— Start of Supplied data —

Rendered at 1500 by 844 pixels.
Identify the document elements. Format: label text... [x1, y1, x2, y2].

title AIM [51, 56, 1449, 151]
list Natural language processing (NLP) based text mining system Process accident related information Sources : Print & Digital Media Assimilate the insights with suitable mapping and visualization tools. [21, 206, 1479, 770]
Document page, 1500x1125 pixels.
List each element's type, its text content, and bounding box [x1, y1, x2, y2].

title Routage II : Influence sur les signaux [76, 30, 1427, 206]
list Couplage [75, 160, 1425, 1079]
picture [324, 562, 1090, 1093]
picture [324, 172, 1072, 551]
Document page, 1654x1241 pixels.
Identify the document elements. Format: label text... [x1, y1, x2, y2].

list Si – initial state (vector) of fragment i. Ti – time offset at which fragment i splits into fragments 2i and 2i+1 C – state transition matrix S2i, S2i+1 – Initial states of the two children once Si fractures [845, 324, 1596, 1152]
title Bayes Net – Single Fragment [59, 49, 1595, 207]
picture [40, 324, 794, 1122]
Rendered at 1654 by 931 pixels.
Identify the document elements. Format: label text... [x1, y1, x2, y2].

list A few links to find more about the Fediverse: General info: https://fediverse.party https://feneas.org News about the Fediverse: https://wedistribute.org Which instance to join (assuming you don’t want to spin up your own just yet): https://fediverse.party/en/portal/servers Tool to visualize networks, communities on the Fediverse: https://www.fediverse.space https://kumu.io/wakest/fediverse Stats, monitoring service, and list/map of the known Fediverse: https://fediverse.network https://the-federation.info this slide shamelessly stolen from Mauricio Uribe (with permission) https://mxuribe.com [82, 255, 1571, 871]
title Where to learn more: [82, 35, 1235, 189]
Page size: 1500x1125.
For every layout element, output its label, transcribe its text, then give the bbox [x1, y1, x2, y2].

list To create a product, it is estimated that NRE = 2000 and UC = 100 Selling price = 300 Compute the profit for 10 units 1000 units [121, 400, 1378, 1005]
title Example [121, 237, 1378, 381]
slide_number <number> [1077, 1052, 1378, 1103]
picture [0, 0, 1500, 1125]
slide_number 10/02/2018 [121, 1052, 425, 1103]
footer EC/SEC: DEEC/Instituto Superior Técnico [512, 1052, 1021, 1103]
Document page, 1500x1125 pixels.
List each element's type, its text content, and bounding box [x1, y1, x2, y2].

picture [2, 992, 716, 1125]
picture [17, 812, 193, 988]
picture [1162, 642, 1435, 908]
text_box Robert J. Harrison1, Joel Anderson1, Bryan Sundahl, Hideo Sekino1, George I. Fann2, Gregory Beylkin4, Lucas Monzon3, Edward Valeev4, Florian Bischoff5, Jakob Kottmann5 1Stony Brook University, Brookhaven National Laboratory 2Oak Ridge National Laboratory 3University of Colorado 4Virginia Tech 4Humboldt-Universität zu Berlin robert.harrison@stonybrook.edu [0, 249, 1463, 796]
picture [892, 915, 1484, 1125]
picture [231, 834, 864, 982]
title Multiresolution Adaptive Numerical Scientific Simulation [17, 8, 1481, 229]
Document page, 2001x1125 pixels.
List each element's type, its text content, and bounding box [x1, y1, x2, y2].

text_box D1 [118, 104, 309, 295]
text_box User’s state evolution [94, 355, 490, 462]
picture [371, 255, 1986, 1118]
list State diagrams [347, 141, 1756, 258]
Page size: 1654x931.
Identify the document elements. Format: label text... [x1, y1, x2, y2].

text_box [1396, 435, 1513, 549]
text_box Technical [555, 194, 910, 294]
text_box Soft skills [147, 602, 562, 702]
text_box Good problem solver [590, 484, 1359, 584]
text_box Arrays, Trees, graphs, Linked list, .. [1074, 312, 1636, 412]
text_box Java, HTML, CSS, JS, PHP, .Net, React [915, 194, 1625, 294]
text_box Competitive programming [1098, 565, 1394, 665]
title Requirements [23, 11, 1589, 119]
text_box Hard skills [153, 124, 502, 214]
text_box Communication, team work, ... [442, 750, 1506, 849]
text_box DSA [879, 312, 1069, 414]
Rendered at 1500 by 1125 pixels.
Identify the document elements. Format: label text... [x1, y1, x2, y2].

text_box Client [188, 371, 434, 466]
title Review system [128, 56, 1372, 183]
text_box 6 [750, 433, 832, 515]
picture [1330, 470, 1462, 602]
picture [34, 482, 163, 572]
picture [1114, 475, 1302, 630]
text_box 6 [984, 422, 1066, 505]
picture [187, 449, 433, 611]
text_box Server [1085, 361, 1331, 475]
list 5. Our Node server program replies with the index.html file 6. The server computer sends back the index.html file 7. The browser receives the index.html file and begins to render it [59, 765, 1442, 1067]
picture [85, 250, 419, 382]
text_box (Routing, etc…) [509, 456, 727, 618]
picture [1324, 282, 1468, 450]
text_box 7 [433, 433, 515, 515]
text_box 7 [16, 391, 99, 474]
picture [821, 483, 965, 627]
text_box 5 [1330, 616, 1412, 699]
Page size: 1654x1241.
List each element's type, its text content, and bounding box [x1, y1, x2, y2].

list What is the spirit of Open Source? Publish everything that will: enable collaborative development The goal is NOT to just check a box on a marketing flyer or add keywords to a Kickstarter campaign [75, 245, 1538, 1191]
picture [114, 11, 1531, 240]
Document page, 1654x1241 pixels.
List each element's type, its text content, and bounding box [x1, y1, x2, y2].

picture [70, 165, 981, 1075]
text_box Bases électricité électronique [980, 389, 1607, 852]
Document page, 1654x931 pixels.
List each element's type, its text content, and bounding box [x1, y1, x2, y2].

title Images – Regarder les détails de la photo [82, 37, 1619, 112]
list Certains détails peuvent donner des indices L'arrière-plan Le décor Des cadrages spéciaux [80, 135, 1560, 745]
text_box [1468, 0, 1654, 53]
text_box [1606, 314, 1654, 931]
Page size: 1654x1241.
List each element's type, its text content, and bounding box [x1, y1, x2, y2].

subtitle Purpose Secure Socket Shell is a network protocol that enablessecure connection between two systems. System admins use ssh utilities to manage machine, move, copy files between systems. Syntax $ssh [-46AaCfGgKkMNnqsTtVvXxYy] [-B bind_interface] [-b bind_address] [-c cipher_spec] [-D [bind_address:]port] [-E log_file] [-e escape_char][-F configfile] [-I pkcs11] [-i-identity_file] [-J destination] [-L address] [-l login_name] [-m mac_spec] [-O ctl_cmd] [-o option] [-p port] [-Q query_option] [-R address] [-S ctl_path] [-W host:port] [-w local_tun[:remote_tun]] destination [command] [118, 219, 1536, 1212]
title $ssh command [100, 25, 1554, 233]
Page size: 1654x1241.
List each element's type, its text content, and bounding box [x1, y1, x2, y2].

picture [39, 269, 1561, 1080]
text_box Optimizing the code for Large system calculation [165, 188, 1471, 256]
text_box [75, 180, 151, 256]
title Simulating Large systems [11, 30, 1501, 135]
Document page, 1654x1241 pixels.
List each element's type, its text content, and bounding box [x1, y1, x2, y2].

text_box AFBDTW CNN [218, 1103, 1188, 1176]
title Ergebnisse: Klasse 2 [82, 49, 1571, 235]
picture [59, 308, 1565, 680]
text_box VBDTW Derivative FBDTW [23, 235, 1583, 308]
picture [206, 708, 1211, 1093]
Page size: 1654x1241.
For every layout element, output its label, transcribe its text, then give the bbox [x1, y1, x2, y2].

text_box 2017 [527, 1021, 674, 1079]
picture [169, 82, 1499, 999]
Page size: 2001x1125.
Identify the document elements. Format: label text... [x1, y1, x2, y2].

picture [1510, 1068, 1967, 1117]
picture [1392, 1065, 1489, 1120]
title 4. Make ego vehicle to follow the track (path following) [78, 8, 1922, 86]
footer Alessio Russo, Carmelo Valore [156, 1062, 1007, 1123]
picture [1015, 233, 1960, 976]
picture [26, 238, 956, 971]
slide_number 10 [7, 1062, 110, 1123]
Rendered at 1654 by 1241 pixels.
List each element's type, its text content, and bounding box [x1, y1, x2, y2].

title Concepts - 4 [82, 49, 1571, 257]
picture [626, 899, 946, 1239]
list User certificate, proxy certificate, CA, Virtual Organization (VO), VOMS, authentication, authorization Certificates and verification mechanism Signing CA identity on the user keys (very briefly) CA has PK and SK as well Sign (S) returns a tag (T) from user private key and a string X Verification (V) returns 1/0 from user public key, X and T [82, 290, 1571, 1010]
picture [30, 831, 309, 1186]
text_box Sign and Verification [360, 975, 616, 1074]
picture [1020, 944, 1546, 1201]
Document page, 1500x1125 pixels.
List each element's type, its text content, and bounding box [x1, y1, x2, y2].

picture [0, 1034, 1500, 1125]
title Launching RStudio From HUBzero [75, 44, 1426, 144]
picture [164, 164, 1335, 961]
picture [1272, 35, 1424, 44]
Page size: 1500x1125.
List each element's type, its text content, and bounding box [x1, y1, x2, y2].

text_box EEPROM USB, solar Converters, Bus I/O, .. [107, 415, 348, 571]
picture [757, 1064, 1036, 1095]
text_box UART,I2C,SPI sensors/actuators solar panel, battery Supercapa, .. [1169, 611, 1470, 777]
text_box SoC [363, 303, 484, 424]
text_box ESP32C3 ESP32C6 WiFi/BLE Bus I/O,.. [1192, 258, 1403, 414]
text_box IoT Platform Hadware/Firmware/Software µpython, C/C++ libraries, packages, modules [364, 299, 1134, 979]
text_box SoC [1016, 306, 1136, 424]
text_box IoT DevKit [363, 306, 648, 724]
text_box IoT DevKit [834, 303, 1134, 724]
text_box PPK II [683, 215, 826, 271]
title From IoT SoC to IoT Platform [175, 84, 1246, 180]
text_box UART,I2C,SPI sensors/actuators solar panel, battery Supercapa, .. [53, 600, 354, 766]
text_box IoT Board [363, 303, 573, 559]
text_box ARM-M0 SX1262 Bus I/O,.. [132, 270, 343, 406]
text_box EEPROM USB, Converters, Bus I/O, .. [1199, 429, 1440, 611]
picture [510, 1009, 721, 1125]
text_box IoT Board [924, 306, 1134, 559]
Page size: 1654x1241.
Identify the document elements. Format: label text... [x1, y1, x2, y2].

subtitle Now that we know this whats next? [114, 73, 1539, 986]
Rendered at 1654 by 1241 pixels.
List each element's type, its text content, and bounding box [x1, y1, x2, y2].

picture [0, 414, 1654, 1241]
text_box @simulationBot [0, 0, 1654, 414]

— End of Supplied data —

**Your instructions**
Rewrite the items above as a numbered list with blank lines omitted, beginning at the first line and stopping after the line that has "picture [324, 172, 1072, 551]".

**Response to the exercise**
1. Rendered at 1500 by 844 pixels.
2. Identify the document elements. Format: label text... [x1, y1, x2, y2].
3. title AIM [51, 56, 1449, 151]
4. list Natural language processing (NLP) based text mining system Process accident related information Sources : Print & Digital Media Assimilate the insights with suitable mapping and visualization tools. [21, 206, 1479, 770]
5. Document page, 1500x1125 pixels.
6. List each element's type, its text content, and bounding box [x1, y1, x2, y2].
7. title Routage II : Influence sur les signaux [76, 30, 1427, 206]
8. list Couplage [75, 160, 1425, 1079]
9. picture [324, 562, 1090, 1093]
10. picture [324, 172, 1072, 551]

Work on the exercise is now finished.